Their years of horror movie watching had led them to put together three rules that they swore they would observe at all times. Rule number one was to never go into basements or attics after hearing a spooky sound, especially if you were alone. Rule number two was to never run into the woods while wearing shoes that could cause you to trip. Rule number three was to never break the first two rules.
“I know I broke the first rule,” Ellen answered ruefully.

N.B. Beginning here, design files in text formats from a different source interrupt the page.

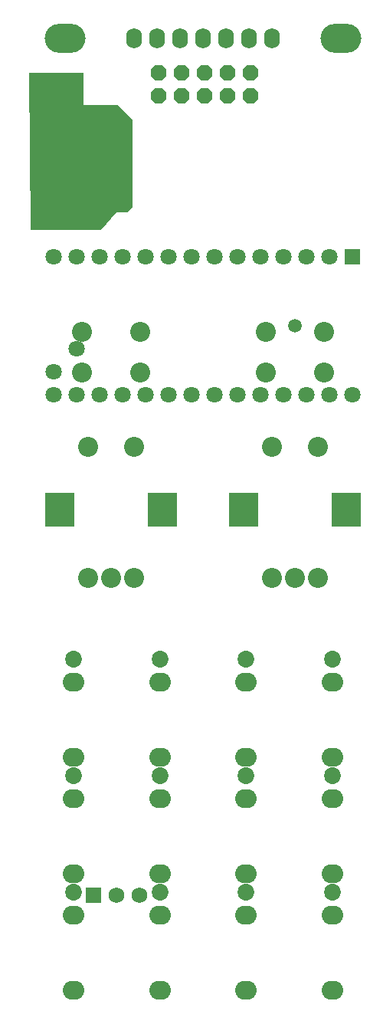
<source format=gbs>
G04 DipTrace 4.1.3.1*
G04 uTemp1.2.GBS*
%MOIN*%
G04 #@! TF.FileFunction,Soldermask,Bot*
G04 #@! TF.Part,Single*
%AMOUTLINE2*
4,1,8,
-0.034184,0.014159,
-0.014159,0.034184,
0.014159,0.034184,
0.034184,0.014159,
0.034184,-0.014159,
0.014159,-0.034184,
-0.014159,-0.034184,
-0.034184,-0.014159,
-0.034184,0.014159,
0*%
%ADD44C,0.059055*%
%ADD58O,0.177291X0.12611*%
%ADD66O,0.068X0.088*%
%ADD70C,0.070992*%
%ADD72R,0.070992X0.070992*%
%ADD76C,0.068*%
%ADD77R,0.068X0.068*%
%ADD79R,0.12611X0.145795*%
%ADD81C,0.08674*%
%ADD85C,0.073*%
%ADD87O,0.093X0.083*%
%ADD106OUTLINE2*%
%FSLAX26Y26*%
G04*
G70*
G90*
G75*
G01*
G04 BotMask*
%LPD*%
D87*
X979682Y1794089D3*
Y1469089D3*
D85*
Y1894089D3*
D87*
X604643Y1794089D3*
Y1469089D3*
D85*
Y1894089D3*
D87*
X979682Y1287348D3*
Y962348D3*
D85*
Y1387348D3*
D87*
X604643Y1287348D3*
Y962348D3*
D85*
Y1387348D3*
D87*
X979682Y781089D3*
Y456089D3*
D85*
Y881089D3*
D87*
X604643Y781089D3*
Y456089D3*
D85*
Y881089D3*
D81*
X1567194Y2248821D3*
X1665619D3*
X1468769D3*
X1665619Y2819687D3*
X1468769D3*
D79*
X1342784Y2544096D3*
X1791603D3*
D81*
X767194Y2248821D3*
X865619D3*
X668769D3*
X865619Y2819687D3*
X668769D3*
D79*
X542784Y2544096D3*
X991603D3*
D77*
X692162Y869089D3*
D76*
X792162D3*
X892162D3*
D87*
X1729694Y1793596D3*
Y1468596D3*
D85*
Y1893596D3*
D87*
X1354694Y1793596D3*
Y1468596D3*
D85*
Y1893596D3*
D87*
X1729694Y1287347D3*
Y962347D3*
D85*
Y1387347D3*
D87*
X1354694Y1287347D3*
Y962347D3*
D85*
Y1387347D3*
D87*
X1729682Y781089D3*
Y456089D3*
D85*
Y881089D3*
D87*
X1354682Y781089D3*
Y456089D3*
D85*
Y881089D3*
D106*
X1373443Y4444096D3*
Y4344096D3*
X1273443Y4444096D3*
Y4344096D3*
X1173443Y4444096D3*
Y4344096D3*
X1073443Y4444096D3*
Y4344096D3*
X973443Y4444096D3*
Y4344096D3*
D72*
X1817162Y3644089D3*
D70*
X1717162D3*
X1617162D3*
X1517162D3*
X1417162D3*
X1317162D3*
X1217162D3*
X1117162D3*
X1017162D3*
X917162D3*
X817162D3*
X717162D3*
X617162D3*
X517162D3*
Y3144089D3*
Y3044089D3*
X617162D3*
X717162D3*
X817162D3*
X917162D3*
X1017162D3*
X1117162D3*
X1217162D3*
X1317162D3*
X1417162D3*
X1517162D3*
X1617162D3*
X1717162D3*
X1817162D3*
X617162Y3244089D3*
D81*
X1439241Y3141144D3*
Y3318309D3*
X1695147D3*
Y3141144D3*
X895147Y3318309D3*
Y3141144D3*
X639241D3*
Y3318309D3*
D66*
X1467131Y4593656D3*
X1367131D3*
X1267131D3*
X1167131D3*
X1067131D3*
X967131D3*
X867131D3*
D44*
X1567120Y3344089D3*
D58*
X567162Y4594089D3*
X1767162D3*
G36*
X723412Y3762839D2*
X417162D1*
X410912Y4444089D1*
X648412D1*
Y4306589D1*
X798412D1*
X860912Y4237839D1*
Y3862839D1*
X835912Y3837839D1*
X792162D1*
X723412Y3762839D1*
G37*
M02*

</source>
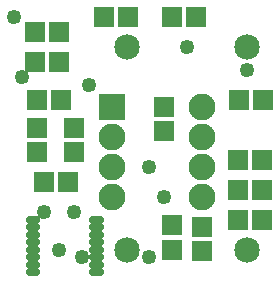
<source format=gbs>
G04 MADE WITH FRITZING*
G04 WWW.FRITZING.ORG*
G04 DOUBLE SIDED*
G04 HOLES PLATED*
G04 CONTOUR ON CENTER OF CONTOUR VECTOR*
%ASAXBY*%
%FSLAX23Y23*%
%MOIN*%
%OFA0B0*%
%SFA1.0B1.0*%
%ADD10C,0.085000*%
%ADD11C,0.049370*%
%ADD12C,0.089370*%
%ADD13R,0.065118X0.069055*%
%ADD14R,0.069055X0.065118*%
%ADD15R,0.089370X0.089370*%
%ADD16C,0.026000*%
%LNMASK0*%
G90*
G70*
G54D10*
X819Y815D03*
X419Y815D03*
G54D11*
X819Y740D03*
X619Y815D03*
X544Y315D03*
X194Y140D03*
X269Y115D03*
X69Y715D03*
G54D10*
X819Y140D03*
X419Y140D03*
G54D12*
X369Y615D03*
X669Y615D03*
X369Y515D03*
X669Y515D03*
X369Y415D03*
X669Y415D03*
X369Y315D03*
X669Y315D03*
G54D11*
X494Y115D03*
X244Y265D03*
X144Y265D03*
X44Y915D03*
X294Y690D03*
X494Y415D03*
G54D13*
X869Y240D03*
X789Y240D03*
X869Y440D03*
X789Y440D03*
G54D14*
X244Y465D03*
X244Y546D03*
G54D13*
X119Y640D03*
X200Y640D03*
X144Y365D03*
X225Y365D03*
X114Y865D03*
X194Y865D03*
X194Y765D03*
X114Y765D03*
X569Y915D03*
X650Y915D03*
G54D14*
X544Y615D03*
X544Y534D03*
X119Y465D03*
X119Y546D03*
G54D13*
X344Y915D03*
X425Y915D03*
X869Y340D03*
X789Y340D03*
G54D14*
X569Y140D03*
X569Y221D03*
G54D13*
X794Y640D03*
X875Y640D03*
G54D14*
X669Y215D03*
X669Y134D03*
G54D15*
X369Y615D03*
G54D16*
X330Y240D02*
X308Y240D01*
D02*
X330Y215D02*
X308Y215D01*
D02*
X330Y190D02*
X308Y190D01*
D02*
X330Y165D02*
X308Y165D01*
D02*
X330Y140D02*
X308Y140D01*
D02*
X330Y115D02*
X308Y115D01*
D02*
X330Y90D02*
X308Y90D01*
D02*
X330Y65D02*
X308Y65D01*
D02*
X118Y64D02*
X96Y64D01*
D02*
X118Y89D02*
X96Y89D01*
D02*
X118Y114D02*
X96Y114D01*
D02*
X118Y139D02*
X96Y139D01*
D02*
X118Y164D02*
X96Y164D01*
D02*
X118Y189D02*
X96Y189D01*
D02*
X118Y214D02*
X96Y214D01*
D02*
X118Y239D02*
X96Y239D01*
G04 End of Mask0*
M02*
</source>
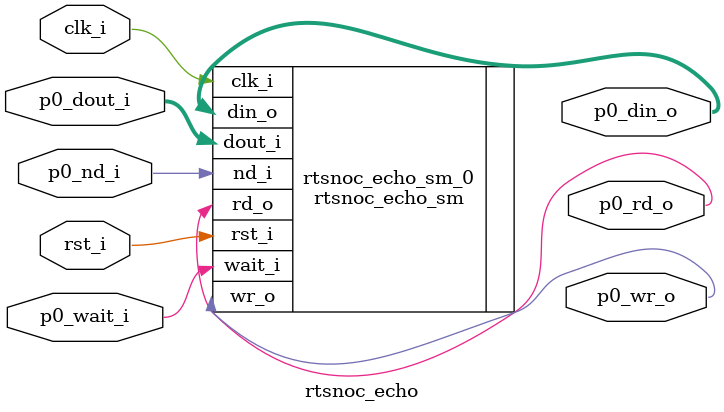
<source format=v>

module rtsnoc_echo (
    clk_i, rst_i,
    
    p0_din_o, p0_wr_o, p0_rd_o, p0_dout_i, p0_wait_i, p0_nd_i
    //p1_din_o, p1_wr_o, p1_rd_o, p1_dout_i, p1_wait_i, p1_nd_i
    );
   
    parameter SOC_SIZE_X = 1; //Log2
    parameter SOC_SIZE_Y = 1; //Log2
    parameter NOC_DATA_WIDTH = 16; 
    
    localparam SOC_XY_SIZE = (2*SOC_SIZE_Y)+(2*SOC_SIZE_X);
    localparam NOC_HEADER_SIZE = SOC_XY_SIZE + 6;
    localparam NOC_BUS_SIZE = NOC_DATA_WIDTH + NOC_HEADER_SIZE;
    
             
    //Ports
    input clk_i;
    input rst_i;
    
    output [NOC_BUS_SIZE-1:0] p0_din_o;
    output p0_wr_o;
    output p0_rd_o;
    input [NOC_BUS_SIZE-1:0] p0_dout_i;
    input p0_wait_i;
    input p0_nd_i;
    
    //output [NOC_BUS_SIZE-1:0] p1_din_o;
    //output p1_wr_o;
    //output p1_rd_o;
    //input [NOC_BUS_SIZE-1:0] p1_dout_i;
    //input p1_wait_i;
    //input p1_nd_i;
    
    rtsnoc_echo_sm #(
    	.SOC_SIZE_X(SOC_SIZE_X),
    	.SOC_SIZE_Y(SOC_SIZE_Y),
    	.NOC_DATA_WIDTH(NOC_DATA_WIDTH)
    )
    rtsnoc_echo_sm_0(
    	.clk_i(clk_i),
    	.rst_i(rst_i),
    	.dout_i(p0_dout_i),
    	.nd_i(p0_nd_i),
    	.rd_o(p0_rd_o),
    	.din_o(p0_din_o),
    	.wr_o(p0_wr_o),
    	.wait_i(p0_wait_i)
    );
    
    /*rtsnoc_echo_sm #(
        .SOC_SIZE_X(SOC_SIZE_X),
        .SOC_SIZE_Y(SOC_SIZE_Y),
        .NOC_DATA_WIDTH(NOC_DATA_WIDTH)
    )
    rtsnoc_echo_sm_1(
        .clk_i(clk_i),
        .rst_i(rst_i),
        .dout_i(p1_dout_i),
        .nd_i(p1_nd_i),
        .rd_o(p1_rd_o),
        .din_o(p0_din_o),
        .wr_o(p0_wr_o),
        .wait_i(p0_wait_i)
    );*/
   
endmodule // timer


</source>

“You broke two of them! El, you’re lucky the monsters didn’t chow down on you for that!” He laughed, but his amusement quickly dried up when she remained silent.
“That’s the thing, I didn’t really believe that something bad could happen. I’d never believed in monsters, Justin.” Her complexion had gone as white as snow.

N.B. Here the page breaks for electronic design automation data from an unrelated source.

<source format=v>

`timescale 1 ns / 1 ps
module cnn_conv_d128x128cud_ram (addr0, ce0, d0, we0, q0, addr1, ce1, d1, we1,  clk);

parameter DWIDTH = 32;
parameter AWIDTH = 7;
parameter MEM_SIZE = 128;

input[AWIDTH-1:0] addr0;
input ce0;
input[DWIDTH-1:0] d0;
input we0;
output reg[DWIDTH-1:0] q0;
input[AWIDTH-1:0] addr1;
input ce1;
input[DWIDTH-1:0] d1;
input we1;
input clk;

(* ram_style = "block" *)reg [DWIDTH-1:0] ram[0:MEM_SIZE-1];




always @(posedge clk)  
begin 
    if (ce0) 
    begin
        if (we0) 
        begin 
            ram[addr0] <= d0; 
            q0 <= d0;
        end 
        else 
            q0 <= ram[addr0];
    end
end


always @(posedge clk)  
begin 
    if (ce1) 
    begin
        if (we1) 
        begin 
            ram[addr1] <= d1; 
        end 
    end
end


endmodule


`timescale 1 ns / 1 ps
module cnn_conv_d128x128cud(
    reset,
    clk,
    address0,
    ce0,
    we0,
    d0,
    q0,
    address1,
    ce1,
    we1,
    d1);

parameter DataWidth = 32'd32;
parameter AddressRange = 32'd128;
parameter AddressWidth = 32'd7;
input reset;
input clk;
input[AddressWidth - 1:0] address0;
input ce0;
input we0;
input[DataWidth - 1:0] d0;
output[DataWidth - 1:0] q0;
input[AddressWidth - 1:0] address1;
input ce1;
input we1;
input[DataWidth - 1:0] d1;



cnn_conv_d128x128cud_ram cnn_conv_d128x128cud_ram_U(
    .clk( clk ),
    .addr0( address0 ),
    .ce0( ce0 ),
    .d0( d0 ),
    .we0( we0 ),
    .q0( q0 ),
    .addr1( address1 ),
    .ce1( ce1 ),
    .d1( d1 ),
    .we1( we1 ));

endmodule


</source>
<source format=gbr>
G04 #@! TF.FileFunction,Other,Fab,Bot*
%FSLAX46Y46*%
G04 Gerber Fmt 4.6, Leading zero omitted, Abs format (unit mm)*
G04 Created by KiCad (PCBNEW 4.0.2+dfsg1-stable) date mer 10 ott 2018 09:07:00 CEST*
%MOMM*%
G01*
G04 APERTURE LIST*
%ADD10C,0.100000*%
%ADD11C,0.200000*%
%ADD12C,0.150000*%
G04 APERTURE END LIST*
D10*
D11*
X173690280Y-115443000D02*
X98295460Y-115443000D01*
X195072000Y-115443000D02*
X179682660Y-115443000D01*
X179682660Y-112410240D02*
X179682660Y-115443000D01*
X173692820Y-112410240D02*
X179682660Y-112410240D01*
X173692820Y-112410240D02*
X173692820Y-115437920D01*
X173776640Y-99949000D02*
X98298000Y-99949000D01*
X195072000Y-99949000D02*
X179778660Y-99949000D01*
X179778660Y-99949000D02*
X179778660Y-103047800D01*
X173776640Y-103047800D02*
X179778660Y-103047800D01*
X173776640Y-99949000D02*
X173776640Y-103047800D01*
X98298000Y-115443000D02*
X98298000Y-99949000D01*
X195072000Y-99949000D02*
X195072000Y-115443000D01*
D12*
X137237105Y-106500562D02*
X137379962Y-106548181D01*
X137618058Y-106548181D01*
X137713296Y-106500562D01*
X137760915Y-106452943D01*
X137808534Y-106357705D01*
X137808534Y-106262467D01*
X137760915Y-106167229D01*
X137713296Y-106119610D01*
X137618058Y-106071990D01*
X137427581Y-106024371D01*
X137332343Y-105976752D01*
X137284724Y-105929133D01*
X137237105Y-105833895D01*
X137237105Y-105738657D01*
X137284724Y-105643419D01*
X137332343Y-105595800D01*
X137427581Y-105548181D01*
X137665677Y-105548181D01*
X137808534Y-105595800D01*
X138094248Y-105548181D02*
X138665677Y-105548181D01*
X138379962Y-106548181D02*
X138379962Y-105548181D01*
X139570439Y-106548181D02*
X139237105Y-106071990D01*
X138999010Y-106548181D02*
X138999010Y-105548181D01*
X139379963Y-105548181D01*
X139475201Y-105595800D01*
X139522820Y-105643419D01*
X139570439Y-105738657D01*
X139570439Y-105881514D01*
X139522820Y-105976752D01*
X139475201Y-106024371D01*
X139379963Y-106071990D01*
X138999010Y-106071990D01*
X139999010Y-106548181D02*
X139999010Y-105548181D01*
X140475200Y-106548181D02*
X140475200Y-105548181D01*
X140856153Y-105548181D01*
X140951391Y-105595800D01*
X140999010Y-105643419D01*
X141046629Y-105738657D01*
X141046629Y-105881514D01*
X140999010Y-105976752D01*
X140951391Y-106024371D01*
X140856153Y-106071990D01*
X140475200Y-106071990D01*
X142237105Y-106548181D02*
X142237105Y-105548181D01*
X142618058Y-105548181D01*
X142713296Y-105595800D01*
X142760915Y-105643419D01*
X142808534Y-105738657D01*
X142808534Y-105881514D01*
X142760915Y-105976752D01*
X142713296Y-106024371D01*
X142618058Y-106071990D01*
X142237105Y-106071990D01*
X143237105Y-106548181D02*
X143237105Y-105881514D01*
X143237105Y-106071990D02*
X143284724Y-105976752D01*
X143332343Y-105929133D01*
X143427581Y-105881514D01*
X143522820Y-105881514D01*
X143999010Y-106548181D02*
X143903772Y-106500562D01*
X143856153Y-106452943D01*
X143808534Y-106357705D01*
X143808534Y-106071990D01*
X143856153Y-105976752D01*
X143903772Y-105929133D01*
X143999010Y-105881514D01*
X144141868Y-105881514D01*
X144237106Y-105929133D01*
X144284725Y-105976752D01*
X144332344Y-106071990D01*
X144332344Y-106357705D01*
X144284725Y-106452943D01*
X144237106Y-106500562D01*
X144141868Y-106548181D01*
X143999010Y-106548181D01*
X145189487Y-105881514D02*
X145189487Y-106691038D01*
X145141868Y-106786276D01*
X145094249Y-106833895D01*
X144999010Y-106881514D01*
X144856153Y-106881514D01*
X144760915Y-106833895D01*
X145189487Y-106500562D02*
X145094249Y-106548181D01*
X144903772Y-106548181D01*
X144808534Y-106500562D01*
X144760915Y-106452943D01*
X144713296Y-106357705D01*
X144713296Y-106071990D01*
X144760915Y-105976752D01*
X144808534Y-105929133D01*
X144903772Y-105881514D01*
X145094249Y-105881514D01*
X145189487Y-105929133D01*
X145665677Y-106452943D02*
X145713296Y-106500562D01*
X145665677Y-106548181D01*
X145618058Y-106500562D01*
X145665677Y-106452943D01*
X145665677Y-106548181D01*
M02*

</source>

Didn’t believe that something could happen ... had never believed in monsters … the words hung between them in the air like frost. The skin between Justin’s shoulder blades twitched.
“What did happen?” he asked.
“I flipped on the light and went downstairs. At first nothing looked wrong, you know?” Her lips thinned as she pressed them together tightly. “But then I heard another noise. More ... subtle? Like it wanted me to know that I hadn’t imagined the first one.”
“Where was the sound coming from?” Justin held himself still.
“From the back room in the basement, that area where all the old furniture is,” she said. “I flipped on the lights as I went over. I kept expecting them not to work, but they did. Although, even if they hadn’t, I think I still would have gone forward. I—I had to go see.”
Justin suddenly felt the pull of the Mansion. It was almost like a physical tug on his head, but he fought not to look. “What does all of this have to do with the Mansion?”
She raised one hand to stop him. “I’m getting to that. Just let me tell it like I want to.” She then whispered, “Like I have to.”
“All right. All right. Tell it however you want to,” he said.
“The workmen didn’t fill the hole up with cement. After they tossed everything back in they just bricked it up. I don’t think that’s safe, but—but that’s what they did.” She wrapped her arms around herself protectively. “When I got back there, I saw that a few bricks had fallen out or—or had been pushed out.”
Pushed. Jesus, when did ‘push’ start sounding scary as hell?
“Which do you think it was?” he asked.
Her gaze met his as she gave him a shaky smile. “Oh, pushed. Definitely pushed.”
His tongue stuck to the roof of his mouth. “G--go on.”
“The bricks were scattered on the ground. And there was this hole,” she stopped.
Justin grabbed her arm gently. “Jesus, El. A hole? The tunnel?”
She didn’t answer him. Her gaze was slightly unfocused, her mind lost in the telling of her story. “I went up to the hole. It was a little higher than my eye level. I got up on my tiptoes to look inside.”
“You didn’t!” Justin’s throat felt like it was closing up.
“I know.” She let out a high-pitched giggle that was completely unlike her. She quickly slapped a hand over her mouth as if to stuff it back in. “It was stupid, but I just had to!”
“What did you see?” Justin felt the same way he did when he watched the sun go down behind the Mansion: a strange mixture of expectation and formless anxiety.
“I didn’t see anything, but I heard him,” she answered.
“Heard ... him?” Justin’s voice rose.
“That’s how I found out about the tunnels. He told me. He said that there’s one connecting every house in Winter Haven to his,” she said. “There are miles of tunnels. Miles and miles and miles.”
“Are you saying that he’s—he’s …” Justin’s voice broke off.
She answered calmly, “He’s the man who lives in the LaMascares Mansion.”